Исходный текст =>

******

Сказка о правде — страница 2 из 70

Выход из себя — радостная самоотверженность безгранично расширяет пространства, где живет и ожидает нас друг. У Пришвина его устремленность к человеку идет через всю жизнь, причем друг этот может быть за тысячи верст и «даже без имени». Но тем не менее к нему направлено все, о чем пишет художник. Чтобы стать счастливым, достаточно уверенности в том, что друг существует.

Пришвин не запрашивает многого у жизни — он только борется за человеческое достоинство, за лучшее, в то же время строго проверяя себя по природе: не нарушил ли он пределы ее гармонии, ее мудрого равновесия. Пришвин не отделяет вовсе себя от природы, и в то же время он поднимает ее на мыслимую человеческую высоту: «Природа это любовь, а человек — это что из любви можно сделать». И еще он пишет: «Через тоску, через муку, через смерть, через все препятствия сила творчества выводит одного человека навстречу другому».

3

В этих двух берегах, или «мечтах», и протекла жизнь и работа М. М. Пришвина. Не хочется произносить в отношении к этому человеку несколько выспреннее слово «творчество», так все в жизни его естественно, искренно, слитно. Он записал в своем дневнике: «Чем я силен? Только тем, что ценное людям слово покупаю ценой собственной жизни».

Такие слова записал он, конечно, для себя и побоялся бы человеческого к ним прикосновения. «Мечта не выносит самого малого осмеяния», — прочли мы только что у К. Г. Паустовского и не без колебания решились открыть это интимное признание читателю.

Перечитывая написанное Пришвиным за пятьдесят лет, устанавливаешь для себя почти что закон: не устаревает искреннее — такое, где, по слову Пришвина, писатель еще не успевает «излукавиться». И потомки ценят искреннее, пусть даже в чем-то несовершенное, иначе сказать — не довершенное художником по каким-то причинам. Происходят постоянные изменения в сознании, изменения во внешних событиях и обстановке жизни, и в то же время человек остается неизменяемым в своем существе от рождения и до могилы. Это можно сказать о М. М. Пришвине. Впрочем, каждый, кто имеет за плечами долгий путь, тот знает: жизнь, оказывается, коротка, как одно усилие, как рывок в неизведанное пространство. Она так коротка, что ребенок не успевает состариться перед лицом великой вечности, стареет лишь тот, кто поддался Кащею (проще говоря, всякому проявлению зла) или сам превратился в него. Об этом образе Кащея в пришвинском творчестве будет сказано особо.

******

Задание 1 => Подсчитайте строки записей ниже, в которых встречается слово «Ryan», с учетом регистра. В ответе укажите только число.

******

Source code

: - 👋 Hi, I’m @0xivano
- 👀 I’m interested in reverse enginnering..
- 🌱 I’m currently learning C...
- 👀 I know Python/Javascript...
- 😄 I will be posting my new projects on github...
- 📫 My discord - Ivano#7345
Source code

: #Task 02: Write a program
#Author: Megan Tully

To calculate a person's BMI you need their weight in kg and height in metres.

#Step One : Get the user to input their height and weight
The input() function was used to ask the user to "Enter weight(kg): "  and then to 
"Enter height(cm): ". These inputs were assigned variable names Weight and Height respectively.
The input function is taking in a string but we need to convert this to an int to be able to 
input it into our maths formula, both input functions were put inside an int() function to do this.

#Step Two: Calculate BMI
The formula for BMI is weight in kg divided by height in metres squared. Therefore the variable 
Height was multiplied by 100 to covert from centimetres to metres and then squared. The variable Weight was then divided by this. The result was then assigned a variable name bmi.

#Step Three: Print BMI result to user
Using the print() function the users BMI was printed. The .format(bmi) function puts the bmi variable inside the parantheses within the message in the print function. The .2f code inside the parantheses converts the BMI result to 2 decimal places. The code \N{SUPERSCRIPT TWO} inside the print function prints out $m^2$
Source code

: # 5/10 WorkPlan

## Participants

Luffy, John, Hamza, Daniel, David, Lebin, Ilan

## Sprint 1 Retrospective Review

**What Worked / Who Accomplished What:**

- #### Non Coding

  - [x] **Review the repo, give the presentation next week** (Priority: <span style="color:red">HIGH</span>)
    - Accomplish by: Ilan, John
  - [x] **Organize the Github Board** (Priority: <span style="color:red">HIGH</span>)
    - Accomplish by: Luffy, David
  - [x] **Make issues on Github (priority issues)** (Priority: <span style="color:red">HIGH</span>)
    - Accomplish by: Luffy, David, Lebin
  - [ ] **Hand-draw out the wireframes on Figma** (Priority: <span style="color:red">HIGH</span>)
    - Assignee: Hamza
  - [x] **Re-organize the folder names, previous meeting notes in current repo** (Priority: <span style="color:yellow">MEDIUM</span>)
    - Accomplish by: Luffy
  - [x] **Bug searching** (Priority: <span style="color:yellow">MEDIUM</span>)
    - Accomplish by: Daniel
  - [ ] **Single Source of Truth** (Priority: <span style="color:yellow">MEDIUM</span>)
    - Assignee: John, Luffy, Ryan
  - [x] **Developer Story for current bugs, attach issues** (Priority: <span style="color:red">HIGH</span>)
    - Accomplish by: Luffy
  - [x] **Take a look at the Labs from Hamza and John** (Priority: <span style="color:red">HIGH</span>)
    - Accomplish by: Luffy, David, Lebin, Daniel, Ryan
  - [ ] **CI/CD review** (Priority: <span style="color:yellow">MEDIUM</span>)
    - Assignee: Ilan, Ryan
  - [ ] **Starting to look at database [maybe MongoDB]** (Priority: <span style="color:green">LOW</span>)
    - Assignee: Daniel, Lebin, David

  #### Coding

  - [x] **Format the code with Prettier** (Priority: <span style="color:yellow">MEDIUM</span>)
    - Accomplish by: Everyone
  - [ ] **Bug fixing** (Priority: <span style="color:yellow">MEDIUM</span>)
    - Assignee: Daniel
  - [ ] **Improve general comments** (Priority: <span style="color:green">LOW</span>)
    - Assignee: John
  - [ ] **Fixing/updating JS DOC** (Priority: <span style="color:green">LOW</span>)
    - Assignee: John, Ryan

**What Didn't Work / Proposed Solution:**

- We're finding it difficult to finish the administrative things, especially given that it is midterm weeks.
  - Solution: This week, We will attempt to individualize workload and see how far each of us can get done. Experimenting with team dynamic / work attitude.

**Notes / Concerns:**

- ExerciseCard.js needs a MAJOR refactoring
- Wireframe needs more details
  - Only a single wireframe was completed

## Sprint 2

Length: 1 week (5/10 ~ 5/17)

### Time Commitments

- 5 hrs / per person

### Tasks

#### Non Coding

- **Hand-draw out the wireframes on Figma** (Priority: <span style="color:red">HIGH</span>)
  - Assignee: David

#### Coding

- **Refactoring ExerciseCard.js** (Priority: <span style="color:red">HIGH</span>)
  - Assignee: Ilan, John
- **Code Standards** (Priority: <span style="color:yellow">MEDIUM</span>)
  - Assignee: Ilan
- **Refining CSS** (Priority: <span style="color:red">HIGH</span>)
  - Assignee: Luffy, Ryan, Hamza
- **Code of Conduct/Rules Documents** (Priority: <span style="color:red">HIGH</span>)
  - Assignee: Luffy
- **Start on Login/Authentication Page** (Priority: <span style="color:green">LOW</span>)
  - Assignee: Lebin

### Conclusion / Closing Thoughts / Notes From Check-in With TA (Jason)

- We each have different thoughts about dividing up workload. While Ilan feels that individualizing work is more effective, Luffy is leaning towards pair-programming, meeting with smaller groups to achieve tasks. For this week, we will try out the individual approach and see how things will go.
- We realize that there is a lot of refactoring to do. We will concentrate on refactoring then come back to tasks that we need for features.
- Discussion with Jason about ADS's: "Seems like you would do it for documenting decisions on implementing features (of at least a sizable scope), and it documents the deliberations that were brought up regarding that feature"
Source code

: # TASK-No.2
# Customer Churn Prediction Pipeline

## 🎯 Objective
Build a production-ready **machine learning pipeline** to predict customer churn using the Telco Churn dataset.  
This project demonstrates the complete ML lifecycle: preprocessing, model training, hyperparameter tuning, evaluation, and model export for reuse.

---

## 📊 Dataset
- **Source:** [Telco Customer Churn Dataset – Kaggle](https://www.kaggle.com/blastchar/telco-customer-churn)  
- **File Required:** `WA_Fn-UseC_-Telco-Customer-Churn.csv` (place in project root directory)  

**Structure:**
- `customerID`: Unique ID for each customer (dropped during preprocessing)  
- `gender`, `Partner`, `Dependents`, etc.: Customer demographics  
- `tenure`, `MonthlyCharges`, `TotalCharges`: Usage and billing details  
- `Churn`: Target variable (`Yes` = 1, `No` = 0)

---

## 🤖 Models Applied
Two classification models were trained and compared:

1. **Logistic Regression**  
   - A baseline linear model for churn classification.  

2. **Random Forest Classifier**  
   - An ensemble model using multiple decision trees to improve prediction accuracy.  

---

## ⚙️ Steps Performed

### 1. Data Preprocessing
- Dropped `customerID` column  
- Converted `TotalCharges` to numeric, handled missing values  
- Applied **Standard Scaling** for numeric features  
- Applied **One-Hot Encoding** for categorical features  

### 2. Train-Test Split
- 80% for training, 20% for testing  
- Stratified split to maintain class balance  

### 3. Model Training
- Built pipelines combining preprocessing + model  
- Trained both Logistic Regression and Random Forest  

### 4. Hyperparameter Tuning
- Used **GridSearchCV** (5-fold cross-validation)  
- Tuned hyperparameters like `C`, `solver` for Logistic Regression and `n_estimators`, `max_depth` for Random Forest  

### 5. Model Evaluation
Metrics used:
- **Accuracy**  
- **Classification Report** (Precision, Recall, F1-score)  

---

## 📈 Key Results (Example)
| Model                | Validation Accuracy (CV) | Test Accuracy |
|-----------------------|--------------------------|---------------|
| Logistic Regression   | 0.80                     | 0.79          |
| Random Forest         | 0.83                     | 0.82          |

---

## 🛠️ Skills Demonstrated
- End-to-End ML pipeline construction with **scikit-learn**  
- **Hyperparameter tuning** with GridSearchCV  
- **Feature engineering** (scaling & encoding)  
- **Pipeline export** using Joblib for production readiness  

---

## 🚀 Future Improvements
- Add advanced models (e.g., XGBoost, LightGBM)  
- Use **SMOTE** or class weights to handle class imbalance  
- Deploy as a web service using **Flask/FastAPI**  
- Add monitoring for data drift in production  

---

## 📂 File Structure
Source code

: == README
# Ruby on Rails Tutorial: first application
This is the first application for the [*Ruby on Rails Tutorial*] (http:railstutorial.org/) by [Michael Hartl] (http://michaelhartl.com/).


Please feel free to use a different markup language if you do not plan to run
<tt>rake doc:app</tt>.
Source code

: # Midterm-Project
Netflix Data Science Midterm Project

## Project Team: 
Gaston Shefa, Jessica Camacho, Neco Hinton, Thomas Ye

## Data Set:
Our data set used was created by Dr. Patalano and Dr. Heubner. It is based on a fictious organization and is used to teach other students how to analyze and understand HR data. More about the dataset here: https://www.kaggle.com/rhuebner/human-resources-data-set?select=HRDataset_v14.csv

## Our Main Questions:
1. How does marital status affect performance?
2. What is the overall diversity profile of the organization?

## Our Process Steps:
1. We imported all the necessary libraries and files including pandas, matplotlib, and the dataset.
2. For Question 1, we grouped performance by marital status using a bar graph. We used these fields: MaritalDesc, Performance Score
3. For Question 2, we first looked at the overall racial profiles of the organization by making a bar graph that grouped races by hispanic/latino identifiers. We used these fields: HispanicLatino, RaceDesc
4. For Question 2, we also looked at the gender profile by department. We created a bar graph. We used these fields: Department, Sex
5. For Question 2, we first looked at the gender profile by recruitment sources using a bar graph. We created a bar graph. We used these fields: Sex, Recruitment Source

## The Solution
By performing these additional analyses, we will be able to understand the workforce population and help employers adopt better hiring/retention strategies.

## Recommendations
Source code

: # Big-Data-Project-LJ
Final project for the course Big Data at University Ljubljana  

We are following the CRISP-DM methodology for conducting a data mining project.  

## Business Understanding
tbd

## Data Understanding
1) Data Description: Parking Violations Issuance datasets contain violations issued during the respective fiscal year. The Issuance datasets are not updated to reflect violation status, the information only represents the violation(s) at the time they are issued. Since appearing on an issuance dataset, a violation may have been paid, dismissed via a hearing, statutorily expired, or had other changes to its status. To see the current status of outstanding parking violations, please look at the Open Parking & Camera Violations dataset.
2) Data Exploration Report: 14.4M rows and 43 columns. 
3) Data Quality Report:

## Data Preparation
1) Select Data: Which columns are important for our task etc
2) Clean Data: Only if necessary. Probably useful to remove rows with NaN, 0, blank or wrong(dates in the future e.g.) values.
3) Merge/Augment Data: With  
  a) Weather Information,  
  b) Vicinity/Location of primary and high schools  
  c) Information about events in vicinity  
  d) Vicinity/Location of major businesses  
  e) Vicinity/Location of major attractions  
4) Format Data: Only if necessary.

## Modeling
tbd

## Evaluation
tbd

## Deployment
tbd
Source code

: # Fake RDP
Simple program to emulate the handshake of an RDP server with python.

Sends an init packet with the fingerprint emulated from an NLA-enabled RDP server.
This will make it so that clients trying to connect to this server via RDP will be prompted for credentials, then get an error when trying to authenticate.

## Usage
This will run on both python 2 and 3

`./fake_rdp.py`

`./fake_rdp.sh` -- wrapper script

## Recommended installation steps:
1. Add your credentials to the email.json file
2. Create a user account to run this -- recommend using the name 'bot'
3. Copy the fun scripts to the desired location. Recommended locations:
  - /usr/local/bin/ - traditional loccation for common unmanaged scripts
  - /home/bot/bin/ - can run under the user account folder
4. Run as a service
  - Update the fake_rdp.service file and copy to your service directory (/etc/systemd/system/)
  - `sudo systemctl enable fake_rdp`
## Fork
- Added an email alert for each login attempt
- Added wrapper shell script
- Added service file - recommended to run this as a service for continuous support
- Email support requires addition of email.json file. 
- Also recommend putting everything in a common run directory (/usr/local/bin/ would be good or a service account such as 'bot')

******

Задание 2 => Выведите, пожалуйста, без изменений отрывок из текста о Пришвине выше: от слов «Сказка о правде» до слов «что друг существует.» включительно.

Поле ответа 1 => 5

Поле ответа 2 =>
Сказка о правде — страница 2 из 70

Выход из себя — радостная самоотверженность безгранично расширяет пространства, где живет и ожидает нас друг. У Пришвина его устремленность к человеку идет через всю жизнь, причем друг этот может быть за тысячи верст и «даже без имени». Но тем не менее к нему направлено все, о чем пишет художник. Чтобы стать счастливым, достаточно уверенности в том, что друг существует.